= Problem details =
Output exactly the span of lines beginning with the one that holds "di cache intelligenti" and ending with the last line of the data below.

Saved entries
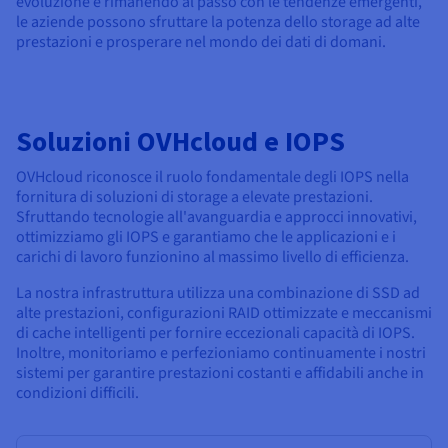
evoluzione e rimanendo al passo con le tendenze emergenti,
le aziende possono sfruttare la potenza dello storage ad alte
prestazioni e prosperare nel mondo dei dati di domani.
Soluzioni OVHcloud e IOPS
OVHcloud riconosce il ruolo fondamentale degli IOPS nella
fornitura di soluzioni di storage a elevate prestazioni.
Sfruttando tecnologie all'avanguardia e approcci innovativi,
ottimizziamo gli IOPS e garantiamo che le applicazioni e i
carichi di lavoro funzionino al massimo livello di efficienza.
La nostra infrastruttura utilizza una combinazione di SSD ad
alte prestazioni, configurazioni RAID ottimizzate e meccanismi
di cache intelligenti per fornire eccezionali capacità di IOPS.
Inoltre, monitoriamo e perfezioniamo continuamente i nostri
sistemi per garantire prestazioni costanti e affidabili anche in
condizioni difficili.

= Answer space =
di cache intelligenti per fornire eccezionali capacità di IOPS.
Inoltre, monitoriamo e perfezioniamo continuamente i nostri
sistemi per garantire prestazioni costanti e affidabili anche in
condizioni difficili.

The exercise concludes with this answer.